In Reply to: Backpacks and bouyancy posted by Dick Analog on March 09, 2005 at 16:21:33:

1a) I compensate for buoyancy by varying both depth of breaths and breathing duty cycle. I do it almost without thinking. One of the things you find when removing the BC is that much of the buoyancy change you encounter is do the residual air in the BC and BC exhaust and inflator hose.
1b) You are correct that you gain buoyancy as you use air, this change in buoyancy of the tank sets an upper size limit of tanks that can be dove sans BC. Twins have too much buoyancy change and require wings. I find that with a 120 cf. tank is the biggest tank I can use.
1c) The amount of wetsuit compression varies with wetsuit material and the of dives on the wetsuit. I get a special low buoyancy material for my wetsuits so the change is minimized. Thick buoyant wetsuits tend not to work well for backpack diving, but some manage it.
1d) Yes there is a problem with shallow depths at the end of the dive. However this depends on the weight used. With my deep belt I must find a kelp stalk or anchor chain or trap float line to do my 15 ft. stop on. If that is not available I grab a “ballast rock.” Lacking that then I will do my safety stop at 20-25 ft. It is fort this very reason that a backpack sans BC is inappropriate for decompression divining.
I use a 13 lb. Belt for dive depths of 30 ft. or greater. This belt is usable up to 25 ft and down to any depth beyond.
I use a 16 lb. Belt for the 50ft. to 15ft. depth range. I can do a 15 ft. stop with this belt, yet still be just buoyant on the surface at the beginning of the dive.
For very shallow dives I add a 2 to 5 lb. weight to the cross strap on the backpack. This allows me to dive in the shallows, but does make me negative at the surface. By having the extra weight on the backpack cross strap, it can be dumped separately from the weight belt to gain surface buoyancy.
1e) I remove the scallops from the shell in place and only take the meat. The meat does not weigh much when submerged. Also if one is in need of ballast for a safety stop, a scallop can work well.
Also lobsters do not weigh much when submerged.
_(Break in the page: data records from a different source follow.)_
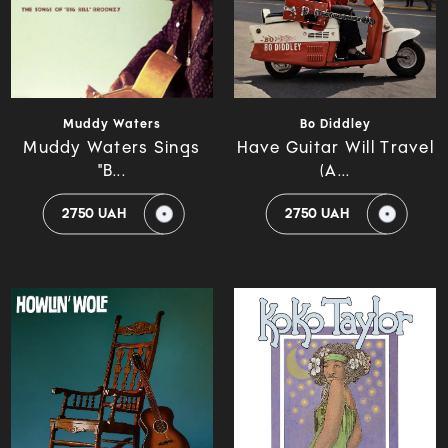
Muddy Waters
Bo Diddley
Muddy Waters Sings
Have Guitar Will Travel
"B...
(A...
2750 UAH
2750 UAH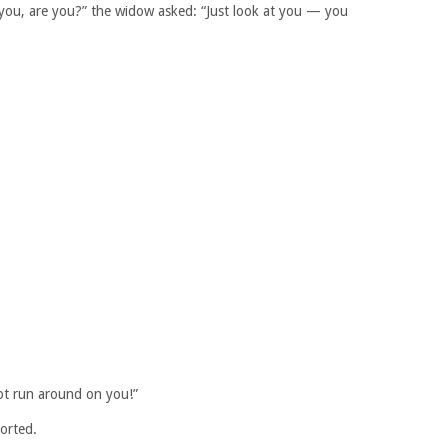
r you, are you?” the widow asked: “Just look at you — you
ot run around on you!”
norted.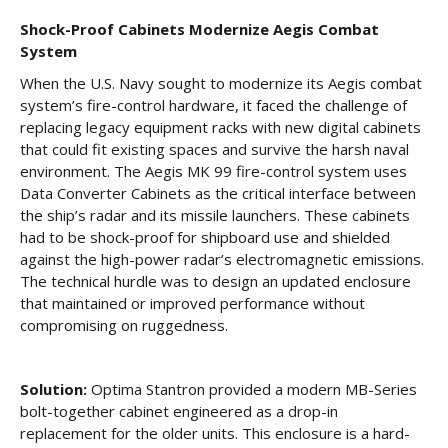
Shock-Proof Cabinets Modernize Aegis Combat
System
When the U.S. Navy sought to modernize its Aegis combat
system’s fire-control hardware, it faced the challenge of
replacing legacy equipment racks with new digital cabinets
that could fit existing spaces and survive the harsh naval
environment. The Aegis MK 99 fire-control system uses
Data Converter Cabinets as the critical interface between
the ship’s radar and its missile launchers. These cabinets
had to be shock-proof for shipboard use and shielded
against the high-power radar’s electromagnetic emissions.
The technical hurdle was to design an updated enclosure
that maintained or improved performance without
compromising on ruggedness.
Solution:
Optima Stantron provided a modern MB-Series
bolt-together cabinet engineered as a drop-in
replacement for the older units. This enclosure is a hard-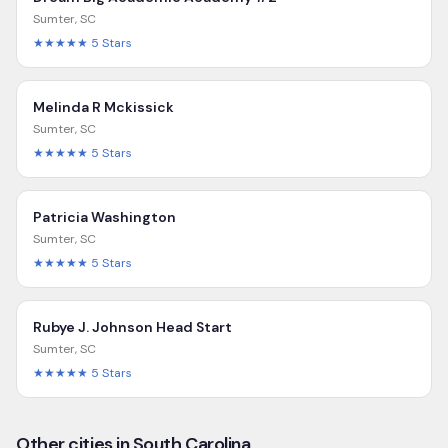
Sumter
,
SC
★★★★★
5
Stars
Melinda R Mckissick
Sumter
,
SC
★★★★★
5
Stars
Patricia Washington
Sumter
,
SC
★★★★★
5
Stars
Rubye J. Johnson Head Start
Sumter
,
SC
★★★★★
5
Stars
Other cities in South Carolina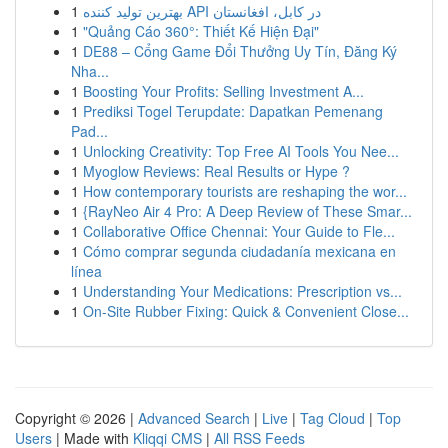
1
بهترین تولید کننده API در کابل، افغانستان
1
"Quảng Cáo 360°: Thiết Kế Hiện Đại"
1
DE88 – Cổng Game Đổi Thưởng Uy Tín, Đăng Ký
Nha...
1
Boosting Your Profits: Selling Investment A...
1
Prediksi Togel Terupdate: Dapatkan Pemenang
Pad...
1
Unlocking Creativity: Top Free AI Tools You Nee...
1
Myoglow Reviews: Real Results or Hype ?
1
How contemporary tourists are reshaping the wor...
1
{RayNeo Air 4 Pro: A Deep Review of These Smar...
1
Collaborative Office Chennai: Your Guide to Fle...
1
Cómo comprar segunda ciudadanía mexicana en
línea
1
Understanding Your Medications: Prescription vs...
1
On-Site Rubber Fixing: Quick & Convenient Close...
Copyright © 2026 |
Advanced Search
|
Live
|
Tag Cloud
|
Top
Users
| Made with
Kliqqi CMS
|
All RSS Feeds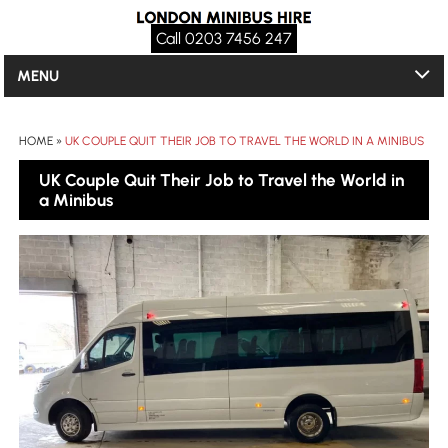
Call 0203 7456 247
MENU
HOME
»
UK COUPLE QUIT THEIR JOB TO TRAVEL THE WORLD IN A MINIBUS
UK Couple Quit Their Job to Travel the World in
a Minibus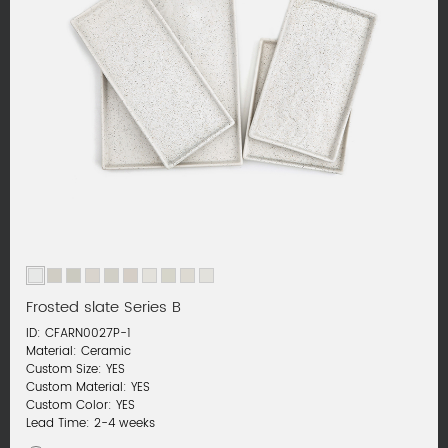
Frosted slate Series B
ID: CFARN0027P-1
Material: Ceramic
Custom Size: YES
Custom Material: YES
Custom Color: YES
Lead Time: 2-4 weeks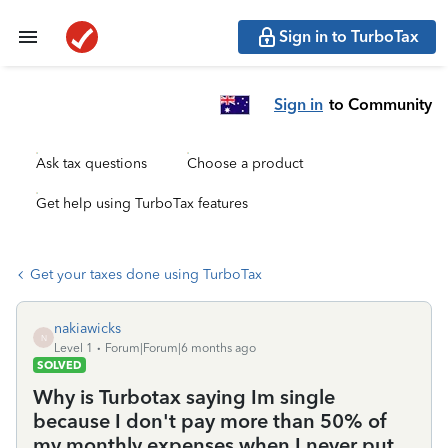
Sign in to TurboTax
Sign in
to Community
Ask tax questions
Choose a product
Get help using TurboTax features
Get your taxes done using TurboTax
nakiawicks
N
Level 1
Forum|Forum|6 months ago
SOLVED
Why is Turbotax saying Im single
because I don't pay more than 50% of
my monthly expenses when I never put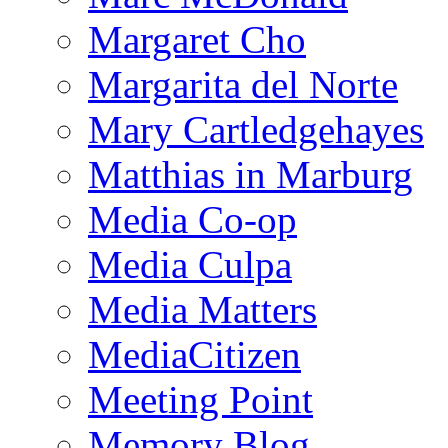
Margaret Cho
Margarita del Norte
Mary Cartledgehayes
Matthias in Marburg
Media Co-op
Media Culpa
Media Matters
MediaCitizen
Meeting Point
Memory Blog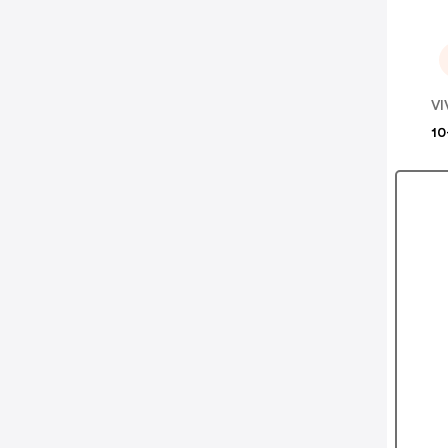
VI
10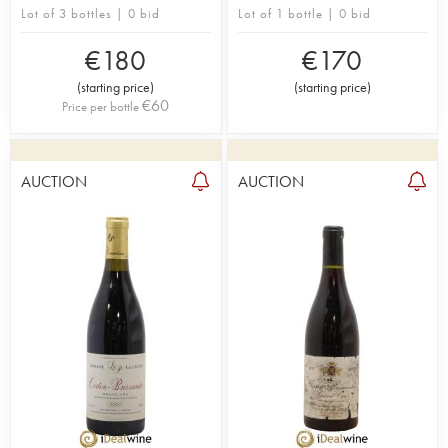
Lot of 3 bottles | 0 bid
Lot of 1 bottle | 0 bid
€
180
€
170
(
starting price
)
(
starting price
)
€
60
Price per bottle
AUCTION
AUCTION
I have had no problem doing a long surface swim with 45 lbs. of bugs, but I kept the entire bag submerged.
2) The main advantage of the backpack sans BC is the incredible mobility it offers. As Eric S. mentioned it almost as if you are free diving. When properly weighted you cover far more territory with less effort, and less air consumption than with a BC.
Even a well-designed backplate and wings still have a significant amount of drag when compared to a backpack sans wings. The backpack is also easy to don and doff when one needs to crawl into a tight spot to get a bug. I prefer the old fashioned kind without a crotch strap for just this reason. I also personally find the old fashioned backpack more comfortable than a tech backplate for single tank diving.